◆ DOCUMENT SEGMENT
+---+

1. What do you find is the most boring part of your life at the moment?
Breakfast, probably.
Sometimes lunch.
Occasionally dinner.
2. February 22nd is George Washington's birthday. You'll find his face on the US $1 bill. What's the last thing you bought for roughly $1.00? (.94 €/ .83 £)
The top I'm wearing today, from the dollar (last-chance) rack of a local thrift store. I bought it because I liked the pretty sky-blue colour, but it also appears to be a higher-end brand, so that was a bonus. Actually the jeans I'm wearing were also from the dollar rack, so I guess that makes a two-dollar outfit.
3. Is it ever okay to tell a 'little white lie'? Explain.4. What's the last thing you 'chopped'? Cherry pie, chocolate covered cherries, a bowl of cherries, cherry vanilla ice cream, maraschino cherries, a cherry lifesaver...your favorite cherry flavored something?
Chopping and cherries are getting me mixed up here. I chopped up dried cherries to put in Christmas bread, if that counts.
5. Describe yourself with three words using your first, middle, and last initials.
Affordable
Equable
Woeful, right now. See #6.
6. Insert your own random thought here.
Oh, there's a lot of that right now, but it doesn't feel right to call it just "random."
Our blog, such as it is currently (that is to say, infrequently), just touched the eighteen-year mark.

+---+

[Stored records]
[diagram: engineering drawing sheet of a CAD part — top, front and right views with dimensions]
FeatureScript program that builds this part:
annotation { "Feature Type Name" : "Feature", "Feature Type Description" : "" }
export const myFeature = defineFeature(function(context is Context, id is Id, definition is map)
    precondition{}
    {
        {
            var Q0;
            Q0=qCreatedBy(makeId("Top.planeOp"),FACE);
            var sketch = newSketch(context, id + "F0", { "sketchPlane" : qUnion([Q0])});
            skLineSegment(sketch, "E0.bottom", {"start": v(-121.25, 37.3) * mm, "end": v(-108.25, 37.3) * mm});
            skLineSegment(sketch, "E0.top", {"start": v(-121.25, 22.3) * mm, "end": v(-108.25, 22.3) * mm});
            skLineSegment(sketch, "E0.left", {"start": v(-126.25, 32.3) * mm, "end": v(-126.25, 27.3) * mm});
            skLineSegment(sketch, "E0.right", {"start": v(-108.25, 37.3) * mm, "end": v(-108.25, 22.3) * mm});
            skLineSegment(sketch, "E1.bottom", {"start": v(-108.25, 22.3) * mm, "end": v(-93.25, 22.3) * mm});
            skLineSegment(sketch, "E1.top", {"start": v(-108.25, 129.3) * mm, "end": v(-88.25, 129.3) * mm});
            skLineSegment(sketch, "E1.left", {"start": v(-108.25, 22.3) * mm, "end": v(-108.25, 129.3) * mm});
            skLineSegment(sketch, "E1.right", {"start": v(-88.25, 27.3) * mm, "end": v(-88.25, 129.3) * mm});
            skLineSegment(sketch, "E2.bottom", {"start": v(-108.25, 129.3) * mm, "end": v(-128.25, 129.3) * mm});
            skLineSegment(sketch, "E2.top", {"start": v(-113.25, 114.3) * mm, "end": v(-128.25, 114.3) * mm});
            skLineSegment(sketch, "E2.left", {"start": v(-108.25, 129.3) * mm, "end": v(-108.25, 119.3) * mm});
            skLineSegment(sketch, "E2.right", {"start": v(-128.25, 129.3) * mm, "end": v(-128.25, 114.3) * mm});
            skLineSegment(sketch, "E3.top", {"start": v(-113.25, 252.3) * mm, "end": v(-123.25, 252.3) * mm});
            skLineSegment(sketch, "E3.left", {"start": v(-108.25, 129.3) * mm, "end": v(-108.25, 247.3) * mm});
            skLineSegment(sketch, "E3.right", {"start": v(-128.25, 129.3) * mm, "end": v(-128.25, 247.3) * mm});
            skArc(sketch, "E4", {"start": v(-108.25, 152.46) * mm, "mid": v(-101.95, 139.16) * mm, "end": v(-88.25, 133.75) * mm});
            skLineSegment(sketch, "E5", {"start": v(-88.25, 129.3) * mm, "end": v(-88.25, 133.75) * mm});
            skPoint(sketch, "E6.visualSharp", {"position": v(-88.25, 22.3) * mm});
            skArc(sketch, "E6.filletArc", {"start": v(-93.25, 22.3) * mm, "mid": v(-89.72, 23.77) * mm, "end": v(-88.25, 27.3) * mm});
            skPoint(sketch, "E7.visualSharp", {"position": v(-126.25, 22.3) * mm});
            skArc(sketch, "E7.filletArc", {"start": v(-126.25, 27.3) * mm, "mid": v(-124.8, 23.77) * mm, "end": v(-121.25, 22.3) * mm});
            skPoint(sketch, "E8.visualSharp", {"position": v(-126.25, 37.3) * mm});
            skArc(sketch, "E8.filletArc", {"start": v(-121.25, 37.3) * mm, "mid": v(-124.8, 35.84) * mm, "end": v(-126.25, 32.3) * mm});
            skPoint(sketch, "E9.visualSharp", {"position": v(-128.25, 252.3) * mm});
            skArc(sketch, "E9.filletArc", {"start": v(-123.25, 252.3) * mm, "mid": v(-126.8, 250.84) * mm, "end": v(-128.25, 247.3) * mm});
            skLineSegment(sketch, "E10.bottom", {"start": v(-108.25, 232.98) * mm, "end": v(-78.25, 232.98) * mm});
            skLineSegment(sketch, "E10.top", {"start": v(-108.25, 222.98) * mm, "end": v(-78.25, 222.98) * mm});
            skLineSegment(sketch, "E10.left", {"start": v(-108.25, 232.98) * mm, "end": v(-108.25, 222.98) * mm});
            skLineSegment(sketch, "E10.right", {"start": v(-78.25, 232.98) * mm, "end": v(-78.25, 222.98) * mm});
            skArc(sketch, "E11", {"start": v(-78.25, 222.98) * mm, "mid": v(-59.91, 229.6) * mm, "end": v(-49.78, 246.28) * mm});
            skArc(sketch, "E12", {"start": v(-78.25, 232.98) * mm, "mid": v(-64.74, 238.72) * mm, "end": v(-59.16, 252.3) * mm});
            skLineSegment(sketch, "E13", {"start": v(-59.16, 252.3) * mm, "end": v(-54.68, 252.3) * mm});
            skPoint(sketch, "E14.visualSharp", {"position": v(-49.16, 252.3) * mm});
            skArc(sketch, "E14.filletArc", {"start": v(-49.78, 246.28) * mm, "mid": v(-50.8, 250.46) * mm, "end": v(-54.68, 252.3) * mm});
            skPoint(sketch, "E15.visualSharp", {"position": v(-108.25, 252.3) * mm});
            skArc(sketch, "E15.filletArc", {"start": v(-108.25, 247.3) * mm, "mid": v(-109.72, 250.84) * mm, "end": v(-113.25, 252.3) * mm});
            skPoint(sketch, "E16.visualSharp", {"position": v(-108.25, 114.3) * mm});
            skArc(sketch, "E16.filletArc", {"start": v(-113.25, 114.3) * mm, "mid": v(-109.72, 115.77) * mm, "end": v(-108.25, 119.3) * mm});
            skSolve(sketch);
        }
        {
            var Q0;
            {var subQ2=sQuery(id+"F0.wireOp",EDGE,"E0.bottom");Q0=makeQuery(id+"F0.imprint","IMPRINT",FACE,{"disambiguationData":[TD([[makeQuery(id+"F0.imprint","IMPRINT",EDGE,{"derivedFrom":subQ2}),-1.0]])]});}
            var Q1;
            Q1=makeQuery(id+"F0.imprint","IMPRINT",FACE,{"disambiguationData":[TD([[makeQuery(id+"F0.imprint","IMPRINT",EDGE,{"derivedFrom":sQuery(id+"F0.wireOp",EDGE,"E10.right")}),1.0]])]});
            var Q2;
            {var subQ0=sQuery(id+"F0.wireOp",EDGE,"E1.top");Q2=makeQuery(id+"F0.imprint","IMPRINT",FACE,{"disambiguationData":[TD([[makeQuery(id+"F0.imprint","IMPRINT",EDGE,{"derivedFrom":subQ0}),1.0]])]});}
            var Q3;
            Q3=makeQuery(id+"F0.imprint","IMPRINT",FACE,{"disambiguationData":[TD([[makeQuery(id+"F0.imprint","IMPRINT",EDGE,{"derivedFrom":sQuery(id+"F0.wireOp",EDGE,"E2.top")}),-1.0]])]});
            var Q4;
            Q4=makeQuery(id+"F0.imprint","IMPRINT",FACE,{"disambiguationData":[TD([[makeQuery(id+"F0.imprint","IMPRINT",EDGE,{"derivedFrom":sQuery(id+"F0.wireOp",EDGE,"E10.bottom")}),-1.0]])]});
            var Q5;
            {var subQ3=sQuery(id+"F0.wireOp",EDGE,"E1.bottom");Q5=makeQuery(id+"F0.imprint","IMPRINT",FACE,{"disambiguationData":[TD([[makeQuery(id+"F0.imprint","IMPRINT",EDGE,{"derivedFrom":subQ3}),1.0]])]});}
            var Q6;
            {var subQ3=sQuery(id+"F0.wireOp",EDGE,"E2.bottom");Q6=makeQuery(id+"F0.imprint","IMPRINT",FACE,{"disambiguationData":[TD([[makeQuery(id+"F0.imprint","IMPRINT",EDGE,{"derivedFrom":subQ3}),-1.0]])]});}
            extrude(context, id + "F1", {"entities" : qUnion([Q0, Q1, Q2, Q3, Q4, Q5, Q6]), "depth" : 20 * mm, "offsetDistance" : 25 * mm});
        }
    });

+---+

◆ EXERCISES
**a.** According to the blog questionnaire, what did the writer chop up to put in Christmas bread?
**b.** Continue the blog questionnaire from its final sentence, writing the next part in the same voice.
The records are not needed for this work.

◆ LIST OF ANSWERS
**a.** Dried cherries.

**b.**
I didn't feel much like doing a woo-hoo post about it, though, as that was the same day I lost a close friend and colleague, the second to pass away in the past year. Queen Shenaynay, as she christened herself years ago on her own blog, has been remembered with love by many people already, and I don't need to say more about that here except that we will miss her and miss her and miss her some more.
And then there is the large disregard for truth that whams into one on even a quick viewing of the past week's news. I try not to get political here so I'll leave it at that.
"I have a woeful feeling, as if the double O of doom were sticking in my throat." (James Thurber)
On a brighter note (because we badly need one here), this is not only Washington's birthday, but Ash Wednesday, and while you might not think that the beginning of Lent is a particularly bright spot on the calendar, it is, at least, the promise that the rest of these things only "come to pass," as Queen Shenaynay used to say, and that truth and life will remain beyond them.